How to work around cases where autocxx can't generate bindings

Your options are:

  • Write extra C++ functions with simpler parameters or return types, and generate bindings to them, instead.
  • Write some manual #[cxx::bridge] bindings - see below.

Usually, you can solve problems by writing a bit of additional C++ code. For example, supposing autocxx can't understand your type Sandwich<Ham>. Instead it will give you a fairly useless opaque type such as Sandwich_Ham. You can write additional C++ functions to unpack the opaque type into something useful:

const Ham& get_filling(const Sandwich<Ham>& ham_sandwich);

Mixing manual and automated bindings

autocxx uses cxx underneath, and its build process will happily spot and process manually-crafted cxx::bridge mods which you include in your Rust source code. A common pattern could be to use autocxx to generate all the bindings possible, then hand-craft a cxx::bridge mod for the remainder where autocxx falls short.

To do this, you'll need to use the ability of one cxx::bridge mod to refer to types from another, for example:

autocxx::include_cpp! {
    include "foo.h"
    safety!(unsafe_ffi)
    generate!("take_A")
    generate!("A")
}
#[cxx::bridge]
mod ffi2 {
    unsafe extern "C++" {
        include!("foo.h");
        type A = crate::ffi::A;
        fn give_A() -> UniquePtr<A>; // in practice, autocxx could happily do this
    }
}
fn main() {
    let a = ffi2::give_A();
    assert_eq!(ffi::take_A(&a), autocxx::c_int(5));
}

In the example above, we're referring from manual bindings to automated bindings.
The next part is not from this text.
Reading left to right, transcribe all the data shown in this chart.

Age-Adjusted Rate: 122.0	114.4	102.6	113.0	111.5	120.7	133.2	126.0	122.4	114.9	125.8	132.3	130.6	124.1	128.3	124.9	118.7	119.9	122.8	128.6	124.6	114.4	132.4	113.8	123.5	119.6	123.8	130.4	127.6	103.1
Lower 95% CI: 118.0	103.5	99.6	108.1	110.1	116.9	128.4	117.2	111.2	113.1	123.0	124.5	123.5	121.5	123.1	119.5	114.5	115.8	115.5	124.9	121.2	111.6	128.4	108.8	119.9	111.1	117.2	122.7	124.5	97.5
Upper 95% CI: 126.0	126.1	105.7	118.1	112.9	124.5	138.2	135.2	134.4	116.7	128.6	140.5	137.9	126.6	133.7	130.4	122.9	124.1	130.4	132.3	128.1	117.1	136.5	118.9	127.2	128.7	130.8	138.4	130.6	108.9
You can also do it the other way round using extern_cpp_opaque_type!:

autocxx::include_cpp! {
    hexathorpe include "input.h"
    safety!(unsafe_ffi)
    generate!("handle_a")
    generate!("create_a")
    extern_cpp_opaque_type!("A", ffi2::A)
}
#[cxx::bridge]
pub mod ffi2 {
    unsafe extern "C++" {
        include!("input.h");
        type A;
    }
    impl UniquePtr<A> {}
}
fn main() {
    let a = ffi::create_a();
    ffi::handle_a(&a);
}

My build entirely failed

autocxx should nearly always successfully parse the C++ codebase and generate some APIs. It's reliant on bindgen, but bindgen is excellent and rarely bails out entirely.

If it does, you may be able to use the block! macro.
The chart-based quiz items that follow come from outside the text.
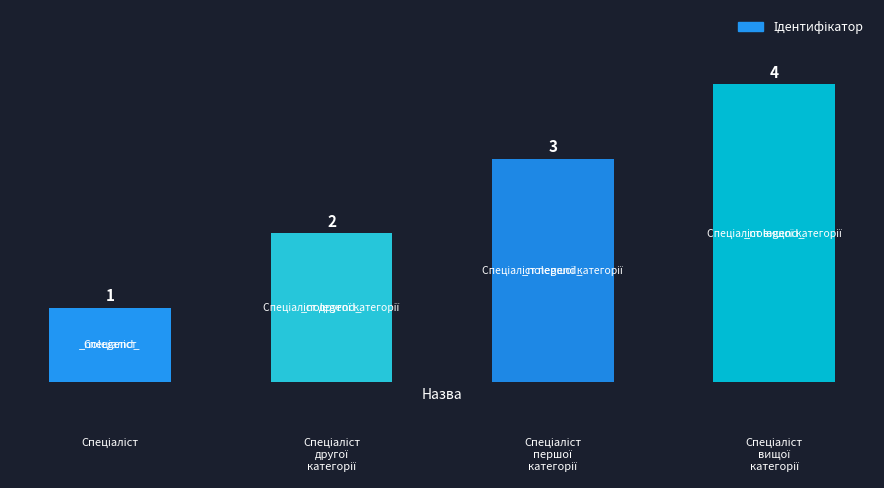

What is the maximum value shown in the chart?

4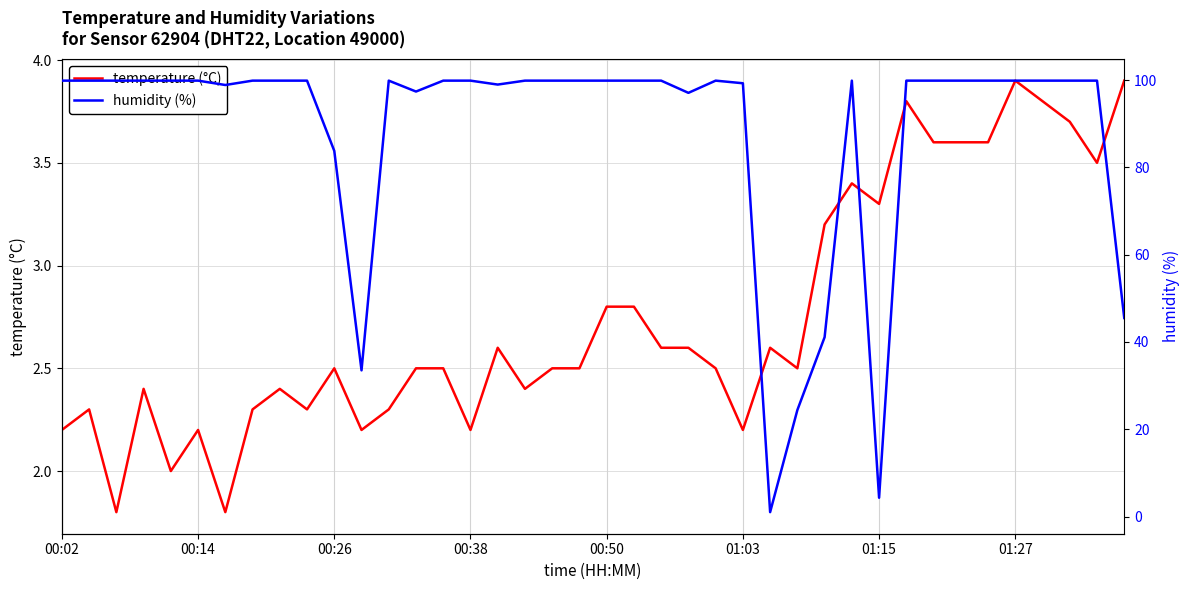

True or false: temperature (°C) has a value of 3.4 at 29.

True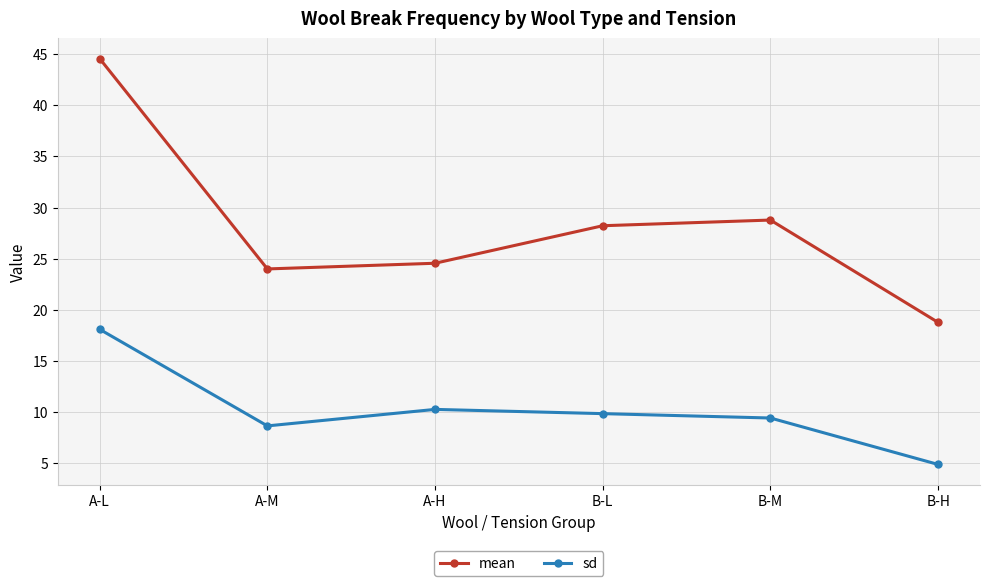

Is it true that mean equals 24.0 at A-M?

True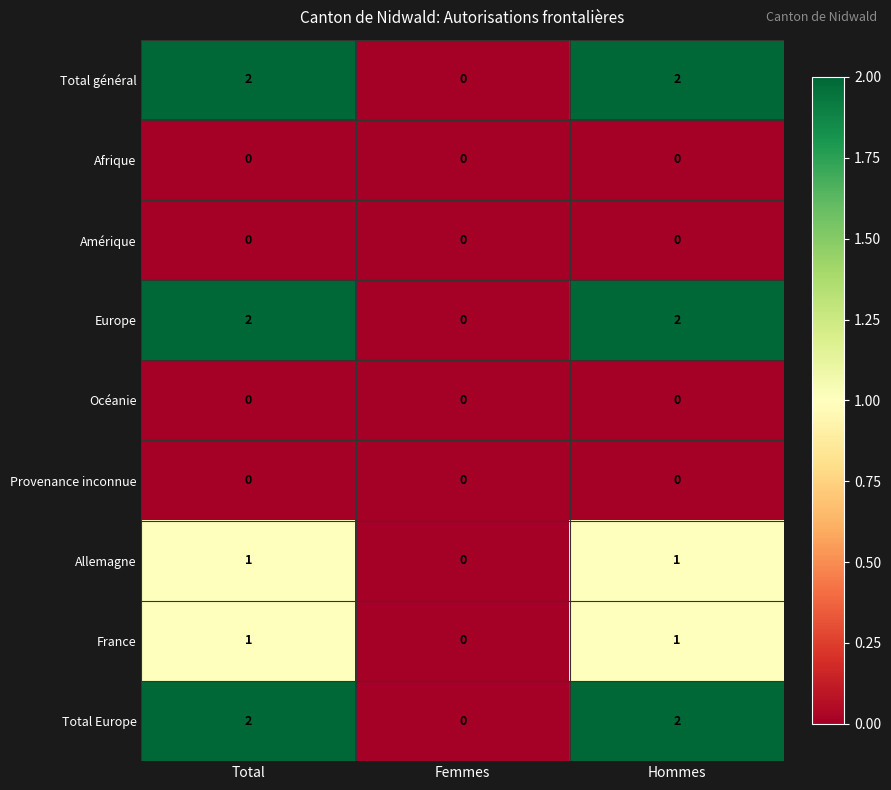

Reading right to left, what are all the values shown in this chart?

Total général: Hommes=2	Femmes=0	Total=2
Afrique: Hommes=0	Femmes=0	Total=0
Amérique: Hommes=0	Femmes=0	Total=0
Europe: Hommes=2	Femmes=0	Total=2
Océanie: Hommes=0	Femmes=0	Total=0
Provenance inconnue: Hommes=0	Femmes=0	Total=0
Allemagne: Hommes=1	Femmes=0	Total=1
France: Hommes=1	Femmes=0	Total=1
Total Europe: Hommes=2	Femmes=0	Total=2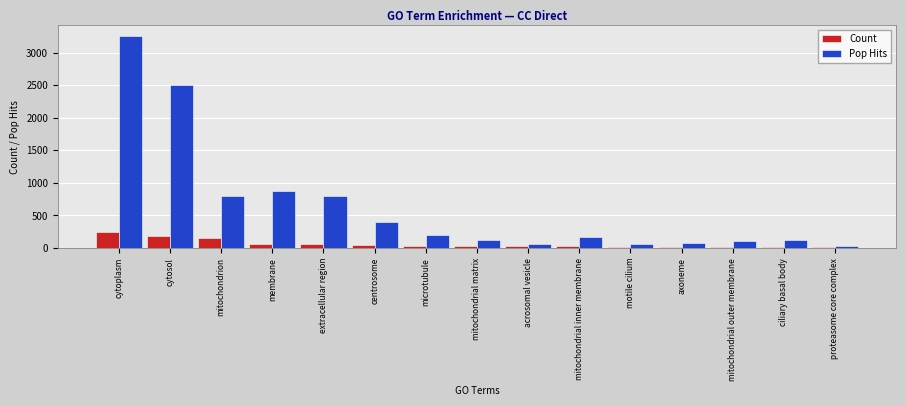

What position from the right is ciliary basal body?

2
We'd appreciate a minimized bug report of the troublesome code - see contributing.

Enabling autocompletion in a rust-analyzer IDE

You'll need to enable both:

  • Rust-analyzer: Proc Macro: Enable
  • Rust-analyzer: Experimental: Proc Attr Macros

Next steps

Now you've read what can go wrong with autocxx, and how to diagnose problems - the next step is to give it a try! Treat the rest of this manual as a reference.